Two WPF Reports Cited in White House Big Data Report; WPF supportive of report findings
Two key recent reports published by the World Privacy Forum, The Scoring of America and Data Brokers and the Federal Government, were cited in the White House’s new report on Big Data.
Of note, the White House report agreed with WPF’s position strongly taken in the Data Brokers and the Federal Government report (October, 2013) that new privacy guidance issued in 2013 from OMB for a Do Not Pay program run by the US government set a meaningful example that could and should be replicated in programs across the US Federal government. The OMB guidance rightly recognized that commercial data sources may present new or increased privacy risks, such as databases with inaccurate or out-of-date information, and addressed some of those risks.
The White House report stated:
Given the increasing range of sensitive information available about individuals through commercial sources, this guidance is a significant step to ensure privacy protections when private-sector data is used to inform government decision-making. Similar OMB guidance should be considered for a wider range of agencies and programs, so the protections Americans have come to expect from their government exist regardless of where data originates.
While this may be very technical, it is of crucial importance to implement going forward, and the White House report rightly recognizes its importance.
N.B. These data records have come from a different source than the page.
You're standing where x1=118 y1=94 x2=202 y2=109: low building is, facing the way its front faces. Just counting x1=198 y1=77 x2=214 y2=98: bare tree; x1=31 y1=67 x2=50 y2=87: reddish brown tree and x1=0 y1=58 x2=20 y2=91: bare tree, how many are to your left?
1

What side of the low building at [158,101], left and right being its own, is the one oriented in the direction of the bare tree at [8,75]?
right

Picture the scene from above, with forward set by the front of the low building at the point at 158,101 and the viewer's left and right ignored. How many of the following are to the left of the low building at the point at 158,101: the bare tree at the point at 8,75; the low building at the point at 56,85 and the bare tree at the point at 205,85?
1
Also of note, the White House report agreed with WPF’s extensive 90-page research study in the Scoring of America showing that predictive analytics that result in consumer scoring can introduce substantive privacy issues that impact the lives of individuals. The WPF Scoring report noted, among other things, that the Fair Credit Reporting Act is not sufficient to resolve the problems that are introduced, a position which the White House report echoed.
The White House report echoed closely WPF’s Scoring of America research and findings, stating:
Fueled by greater access to data and powerful analytics, there are now a host of products that “score” individuals beyond the scope of traditional credit scores, which are regulated by law. These products attempt to statistically characterize everything from a consumer’s ability to pay to whether, on the basis of their social media posts, they are a “social influencer” or “socially influenced.”
While these scores may be generated for marketing purposes, they can also in practice be used similarly to regulated credit scores in ways that influence an individuals’ opportunities to find housing, forecast their job security, or estimate their health, outside of the protections of the Fair Credit Reporting Act or Equal Credit Opportunity Act. Details on what types of data are included in these scores and the algorithms used for assigning attributes to an individual are held closely by companies and largely invisible to consumers. That means there is often no meaningful avenue for either identifying harms or holding any entity in the decision-making chain accountable.
WPF also submitted separate written comments to the White House panel discussing the importance of addressing the needs of vulnerable populations as well as addressing technical issues such as accuracy and overfitting in analytical models.
“We are pleased that the White House report has correctly recognized critically important issues that impact individuals’ privacy in the area of big data. We commend the report for clearly recognizing that information originally intended for marketing purposes can also be used to impact individuals’ marketplace opportunities in substantive ways that impact peoples’ daily lives, and that creating meaningful protections is important,” said WPF executive director Pam Dixon.